===== Reading text

We calculated the fraction $f_{3{\mathrm{a}}^{″}}^{\text{exc}}$ using the measured ion yields of CD₂OH⁺, CH₃CD₂OH⁺ (m/z = 48), and CH₃CDOH⁺ (m/z = 46) (Fig. 4C). We express the CD₂OH⁺ yield I(CD₂OH⁺) as I(CD₂OH⁺) ∝ P_10a′ + $f_{3{\mathrm{a}}^{″}}^{\text{exc}}$P_3a″, where P_10a′ and P_3a″ are the integrated tunneling probabilities from 10a′ and 3a″. The sum of the CH₃CD₂OH⁺ and CH₃CDOH⁺ yields, both of which are correlated to the electronic ground 1 ²A″ state of CH₃CD₂OH⁺ (23), is similarly expressed as I(CH₃CD₂OH⁺) + I(CH₃CDOH⁺) ∝(1 − $f_{3{\mathrm{a}}^{″}}^{\text{exc}}$)P_3a″. Consequently, we can express the fraction $f_{3{\mathrm{a}}^{″}}^{\text{exc}}$ as

$$f_{3{\mathrm{a}}^{″}}^{\text{exc}}=(R_{\text{ion}}{P}_{3{\mathrm{a}}^{″}}-P_{10{\mathrm{a}}^{\prime }})/(1+R_{\text{ion}})P_{3{\mathrm{a}}^{″}}$$ (2)

where R_ion = I(CD₂OH⁺)/[I(CH₃CD₂OH⁺) + I(CH₃CDOH⁺)]. Inserting the measured ion yield ratio R_ion = 1.3, we obtained $f_{3{\mathrm{a}}^{″}}^{\text{exc}}$ = 0.48. Using the obtained $f_{3{\mathrm{a}}^{″}}^{\text{exc}}$, the linear combination of Eq. 1 reasonably agrees with the experiment as shown in Fig. 4D. However, the RFPADs from the field-free MOs (Ψ_10a′ and Ψ_3a″) show a peak at around φ_RFPAD = 80° (green and blue lines in Fig. 4B), and the measured peak at φ_RFPAD ~ 180° (pink line) cannot be reproduced by linear combination of the two RFPADs from Ψ_10a′ and Ψ_3a″. This suggests that MO deformation is needed to explain the experimental RFPAD for the CD₂OH⁺ channel. As shown in Fig. 1B, the contribution of the field-free 8a′ orbital to the deformed HOMO-1 orbital is essential for the peak at φ_RFPAD ~ 180°. The remaining discrepancy between the theory and experiment in Fig. 4D is attributed to the deviation from the axial-recoil approximation in the CD₂OH⁺ production.

An observed orientation dependence of the ionization probability has been well described by the tunnel ionization of an inner valence MO (10a′) deformed by an intense laser electric field. The MO deformation is not unique to ethanol but should occur in general, especially for polyatomic molecules with a high density of inner valence levels. The orientation dependence of the MO deformation presented in this study will open the door to direct control of electronic dynamics leading to selective bond breaking. Combining molecular orientation and a subcycle probe would serve this end.

MATERIALS AND METHODS

Experimental and analytical details

A linearly polarized Ti:Sapphire laser pulse (~60 fs, ~800 nm, and ~140 μJ) was converted into a circularly polarized pulse by passing through an achromatic quarter wave plate and was focused on an effusive ethanol beam with an off-axis parabolic mirror (f = 200 mm). The effusive beam of deuterated ethanol CH₃CD₂OH vapor was continuously supplied into a vacuum chamber through a microsyringe (70-μm inner diameter) and a skimmer (0.2-mm orifice diameter; Beam Dynamics model 2). The base pressure of the chamber without the sample was below 1 × 10⁻⁸ Pa.

==========

- _Task 1_
Condense the paragraph of the ethanol ionization text that begins "A linearly polarized Ti:Sapphire laser pulse" into a bulleted list that keeps its main facts.
- _Task 2_
According to the ethanol ionization text, why is MO deformation needed to explain the experimental RFPAD for the CD₂OH⁺ channel? Please answer in one to three sentences.
- _Task 3_
Write a continuation of the ethanol ionization text, starting after its final sentence.

===== Information shown

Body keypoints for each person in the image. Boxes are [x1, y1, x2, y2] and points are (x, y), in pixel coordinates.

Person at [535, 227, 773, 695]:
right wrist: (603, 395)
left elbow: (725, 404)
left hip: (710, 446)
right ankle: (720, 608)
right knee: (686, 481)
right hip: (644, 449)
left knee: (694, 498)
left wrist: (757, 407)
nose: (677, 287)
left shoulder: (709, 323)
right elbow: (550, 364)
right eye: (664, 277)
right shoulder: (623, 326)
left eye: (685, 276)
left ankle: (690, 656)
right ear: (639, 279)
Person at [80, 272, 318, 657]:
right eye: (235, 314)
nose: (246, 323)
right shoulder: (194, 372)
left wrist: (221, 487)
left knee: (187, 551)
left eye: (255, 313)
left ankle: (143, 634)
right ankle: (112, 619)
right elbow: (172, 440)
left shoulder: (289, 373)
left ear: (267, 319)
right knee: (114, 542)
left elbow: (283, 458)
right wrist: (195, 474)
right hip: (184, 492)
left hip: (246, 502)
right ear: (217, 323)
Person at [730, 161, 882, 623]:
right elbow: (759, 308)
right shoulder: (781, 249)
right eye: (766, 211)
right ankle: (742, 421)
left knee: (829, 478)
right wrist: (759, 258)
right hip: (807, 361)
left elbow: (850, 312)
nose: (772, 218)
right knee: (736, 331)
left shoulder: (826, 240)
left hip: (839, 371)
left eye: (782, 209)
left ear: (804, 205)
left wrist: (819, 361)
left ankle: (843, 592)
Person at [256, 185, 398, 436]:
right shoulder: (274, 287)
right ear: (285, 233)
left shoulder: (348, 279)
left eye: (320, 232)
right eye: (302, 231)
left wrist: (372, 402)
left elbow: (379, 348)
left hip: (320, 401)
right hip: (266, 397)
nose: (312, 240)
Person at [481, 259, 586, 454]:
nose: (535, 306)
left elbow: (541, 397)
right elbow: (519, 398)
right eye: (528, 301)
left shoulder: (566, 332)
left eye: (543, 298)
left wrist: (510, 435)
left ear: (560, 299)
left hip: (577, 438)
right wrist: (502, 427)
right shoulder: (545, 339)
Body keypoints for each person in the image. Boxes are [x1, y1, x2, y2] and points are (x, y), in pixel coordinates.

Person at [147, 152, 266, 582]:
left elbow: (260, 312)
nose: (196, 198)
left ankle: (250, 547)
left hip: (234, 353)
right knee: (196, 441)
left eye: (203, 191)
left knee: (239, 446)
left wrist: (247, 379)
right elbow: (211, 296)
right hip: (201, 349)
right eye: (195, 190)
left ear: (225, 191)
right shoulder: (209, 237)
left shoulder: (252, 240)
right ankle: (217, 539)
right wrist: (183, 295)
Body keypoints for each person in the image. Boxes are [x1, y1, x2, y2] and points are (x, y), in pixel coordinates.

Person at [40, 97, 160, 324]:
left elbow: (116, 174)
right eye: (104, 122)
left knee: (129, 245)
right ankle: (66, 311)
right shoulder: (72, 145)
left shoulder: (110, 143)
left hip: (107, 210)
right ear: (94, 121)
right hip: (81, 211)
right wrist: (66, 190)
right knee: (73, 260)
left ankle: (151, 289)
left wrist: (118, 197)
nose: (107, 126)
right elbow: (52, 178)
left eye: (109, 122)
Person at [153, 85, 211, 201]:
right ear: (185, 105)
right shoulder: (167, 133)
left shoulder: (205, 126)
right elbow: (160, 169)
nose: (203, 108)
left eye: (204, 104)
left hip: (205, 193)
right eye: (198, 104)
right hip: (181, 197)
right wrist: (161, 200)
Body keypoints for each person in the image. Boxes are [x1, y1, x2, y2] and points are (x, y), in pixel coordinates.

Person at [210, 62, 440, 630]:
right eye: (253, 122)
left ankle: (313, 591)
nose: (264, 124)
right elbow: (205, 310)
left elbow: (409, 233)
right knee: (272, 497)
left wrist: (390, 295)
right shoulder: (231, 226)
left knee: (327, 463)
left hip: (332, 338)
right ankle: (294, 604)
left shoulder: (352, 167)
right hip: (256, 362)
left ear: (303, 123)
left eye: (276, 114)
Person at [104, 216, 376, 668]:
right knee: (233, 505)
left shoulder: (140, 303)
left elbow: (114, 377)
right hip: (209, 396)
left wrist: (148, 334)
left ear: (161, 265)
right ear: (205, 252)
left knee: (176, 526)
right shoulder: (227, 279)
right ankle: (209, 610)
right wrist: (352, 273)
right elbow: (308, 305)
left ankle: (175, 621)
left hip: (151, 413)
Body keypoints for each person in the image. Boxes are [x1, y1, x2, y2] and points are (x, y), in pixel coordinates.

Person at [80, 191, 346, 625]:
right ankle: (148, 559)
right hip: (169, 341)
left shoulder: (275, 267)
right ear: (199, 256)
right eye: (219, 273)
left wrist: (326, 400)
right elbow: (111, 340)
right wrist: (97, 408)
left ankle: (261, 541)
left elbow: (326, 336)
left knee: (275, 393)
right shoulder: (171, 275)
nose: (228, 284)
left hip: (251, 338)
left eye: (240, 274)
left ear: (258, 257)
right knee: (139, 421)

==========

- _Written response 1_
- Laser: a linearly polarized Ti:Sapphire pulse (~60 fs, ~800 nm, ~140 μJ)
- Polarization: made circular by an achromatic quarter wave plate
- Focusing: an off-axis parabolic mirror (f = 200 mm) focused the pulse on an effusive ethanol beam
- Sample: deuterated ethanol (CH₃CD₂OH) vapor, fed continuously into a vacuum chamber through a microsyringe (70-μm inner diameter) and a skimmer (0.2-mm orifice diameter; Beam Dynamics model 2)
- Vacuum: base pressure without the sample below 1 × 10⁻⁸ Pa

- _Written response 2_
The RFPADs from the field-free MOs Ψ_10a′ and Ψ_3a″ both peak at around φ_RFPAD = 80°. A linear combination of these two cannot reproduce the measured peak at φ_RFPAD ~ 180°. The text states that the contribution of the field-free 8a′ orbital to the deformed HOMO-1 orbital is essential for that peak.

- _Written response 3_
The three-dimensional momentum vectors of an electron and an ion from an identical molecule were measured in coincidence (18, 21). Ions and electrons created in the focal region were accelerated by an electrostatic lens (28) toward two microchannel plate detectors with delay line position encoding (RoentDek HEX80) on opposite ends of the vacuum chamber. Two-dimensional positions and time of flights were recorded using time-to-digital converters with a resolution of 25 ps (RoentDek TDC8HP). The laser repetition rate was 1 kHz, and the detection count rate was set to be less than 0.3 counts per laser shot.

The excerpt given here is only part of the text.